La UE prorroga hasta 2028 la detección de abuso infantil en internet
El Consejo de la UE adoptó el 23 de julio de 2026 el reglamento provisional que permite a las plataformas seguir rastreando y denunciando voluntariamente material de abuso sexual de menores. Tapa el vacío legal abierto el 3 de abril y regirá hasta el 3 de abril de 2028.
El Consejo de la Unión Europea adoptó este 23 de julio de 2026 el reglamento provisional que permite a los proveedores de servicios en línea seguir detectando y denunciando de forma voluntaria material de abuso sexual de menores en sus plataformas, según anunció la Comisión Europea. La medida cubre el vacío legal que se había abierto el 3 de abril y estará vigente hasta el 3 de abril de 2028.
La norma restablece una excepción temporal a la Directiva sobre la privacidad y las comunicaciones electrónicas —conocida como ePrivacy, la que con carácter general prohíbe a las empresas husmear en el contenido de los mensajes que envían sus usuarios—. Sin esa excepción, servicios de mensajería y correo electrónico no podían rastrear legalmente ese material. La excepción anterior había expirado el 3 de abril de 2026, y desde entonces la detección voluntaria quedó sin cobertura jurídica. El nuevo reglamento se la devuelve durante dos años.

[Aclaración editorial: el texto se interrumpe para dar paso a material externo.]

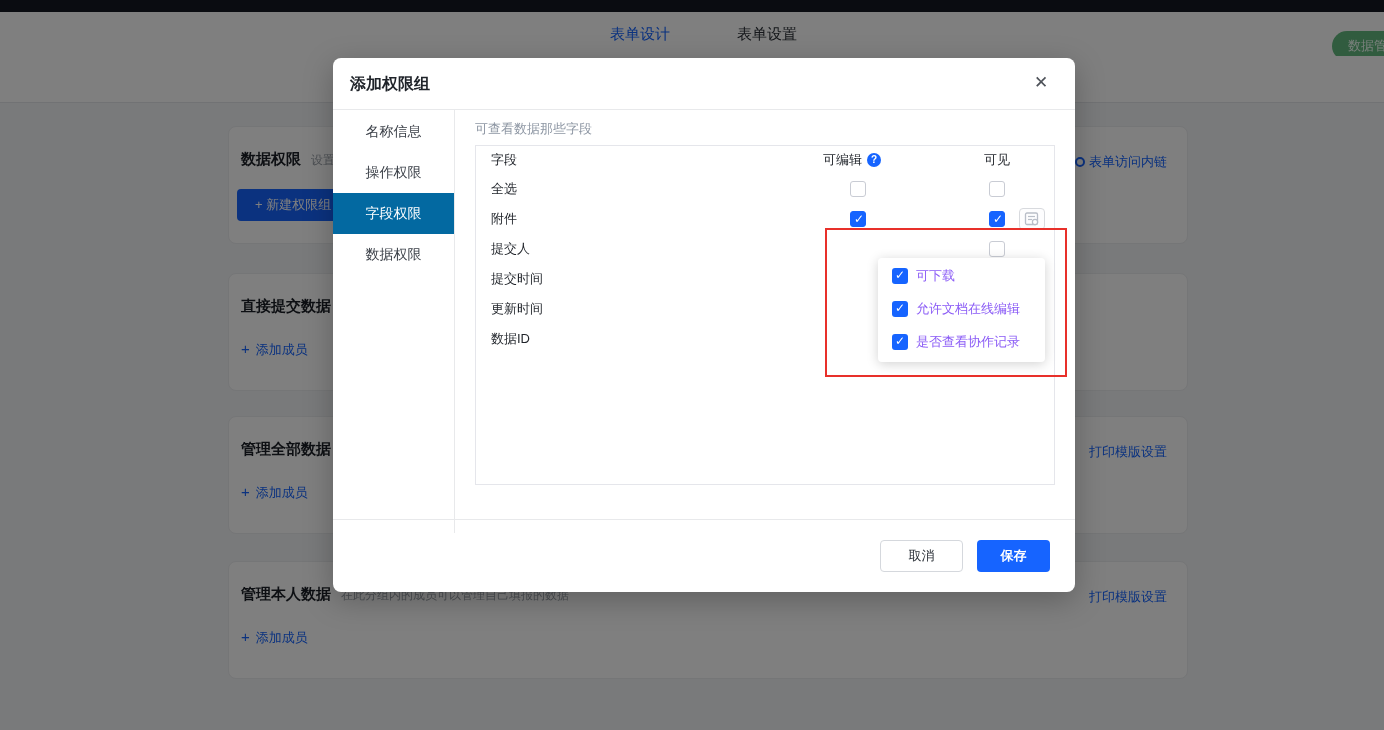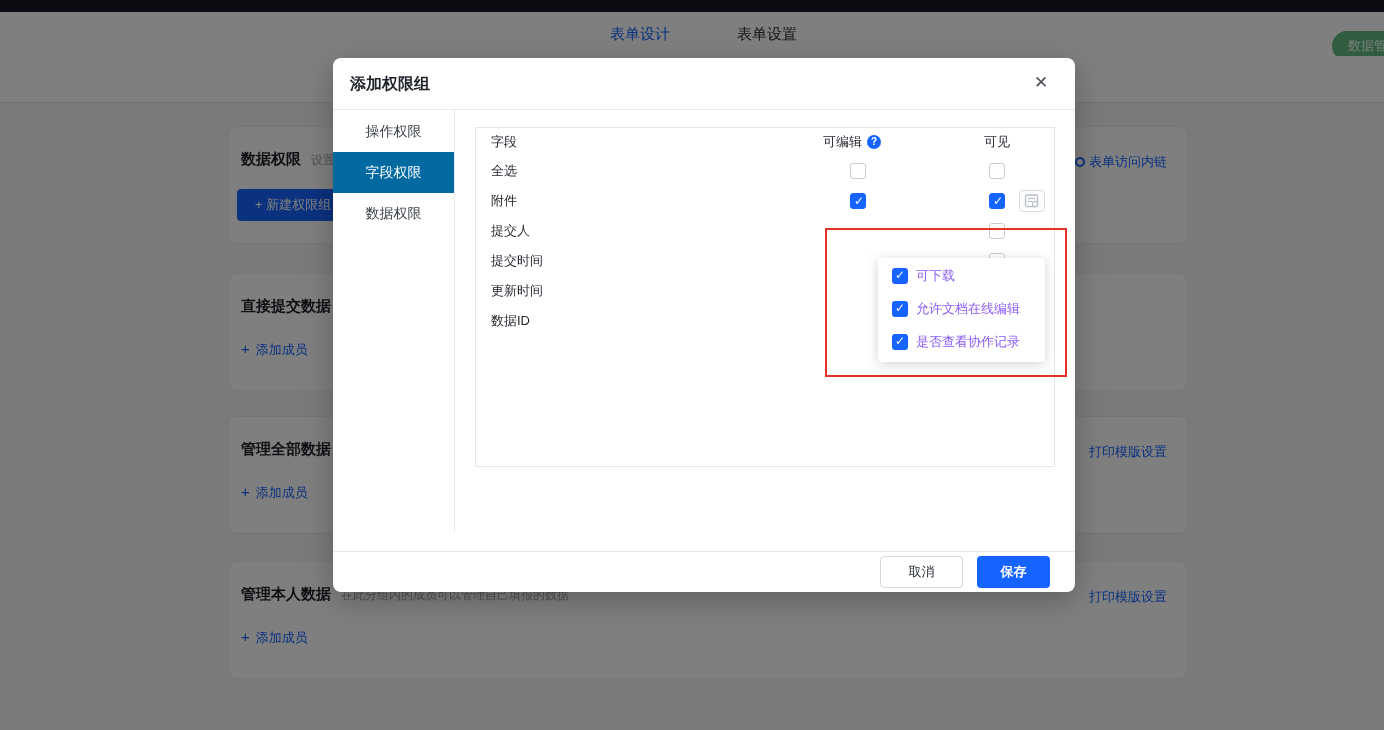"名称信息" div.mtab { html: none -> <div>名称信息</div> }
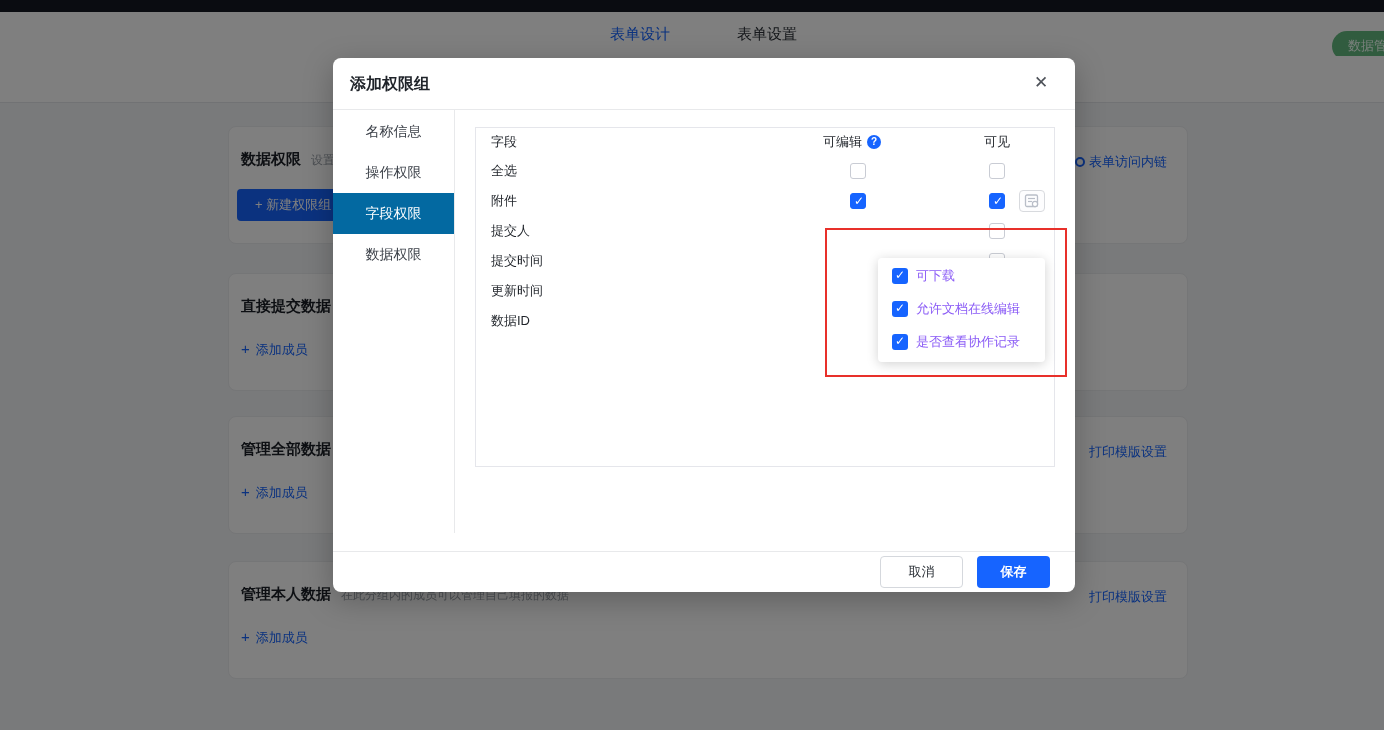"可查看数据那些字段" div.section-label { html: none -> <div>可查看数据那些字段</div> }
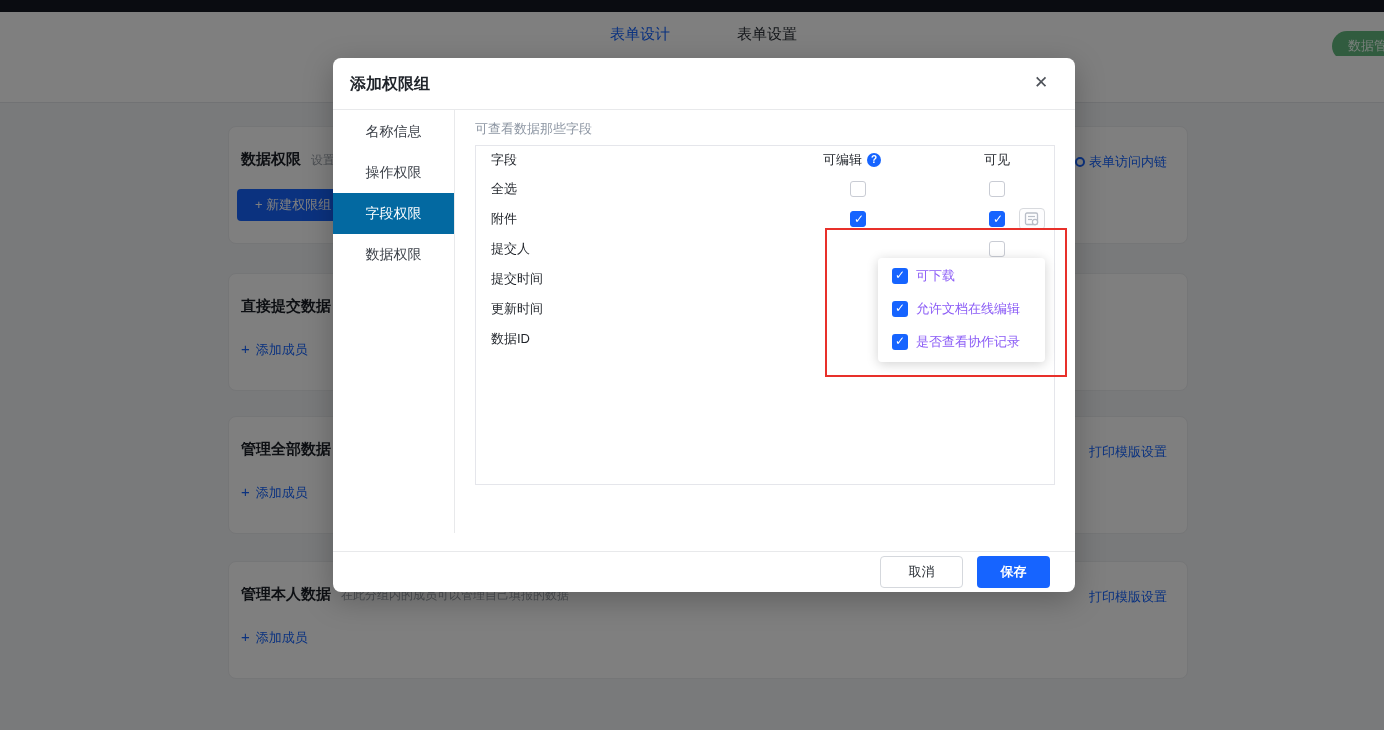"取消" .modal-footer { height: 41px -> 73px }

Bruselas presenta la medida como una “solución puente”: un marco transitorio a la espera de que los colegisladores —Parlamento y Consejo— pacten la ley permanente para prevenir y combatir el abuso sexual de menores, una negociación que sigue abierta. La Comisión sostiene que la detección es a menudo la única vía para descubrir estos abusos y retirar el material de circulación.
La otra cara: la privacidad de las comunicaciones
El reglamento es la última entrega de un pulso que dura años entre la protección de la infancia y el secreto de las comunicaciones. Escanear mensajes en busca de material ilícito obliga a analizar, en algún punto, lo que millones de personas se escriben en privado; los grupos de derechos digitales advierten de que un rastreo generalizado abre la puerta a la vigilancia masiva y erosiona el cifrado, la técnica que impide que nadie —ni siquiera la propia plataforma— lea un mensaje salvo su emisor y su destinatario.
Esa tensión marcó el trámite. El Parlamento Europeo respaldó en su votación de julio de 2026 una excepción “más limitada” que la propuesta inicial: los eurodiputados reclamaron dejar fuera del rastreo las comunicaciones cifradas de extremo a extremo, según la nota de prensa de la Eurocámara. El texto que el Consejo adoptó el 23 de julio incorpora ese planteamiento más restrictivo. La detección sigue siendo voluntaria para las plataformas, no obligatoria.
Contexto
El reglamento provisional no crea un sistema nuevo: prolonga el régimen que ya permitía a empresas como las de correo y mensajería cooperar con las autoridades de forma voluntaria. La discusión de fondo —si la UE llegará a imponer una detección obligatoria y bajo qué límites— queda para la ley permanente todavía en negociación, el proyecto que el debate público conoce por su apodo, “control del chat”.
Fuentes: nota de prensa de la Comisión Europea y nota del Parlamento Europeo.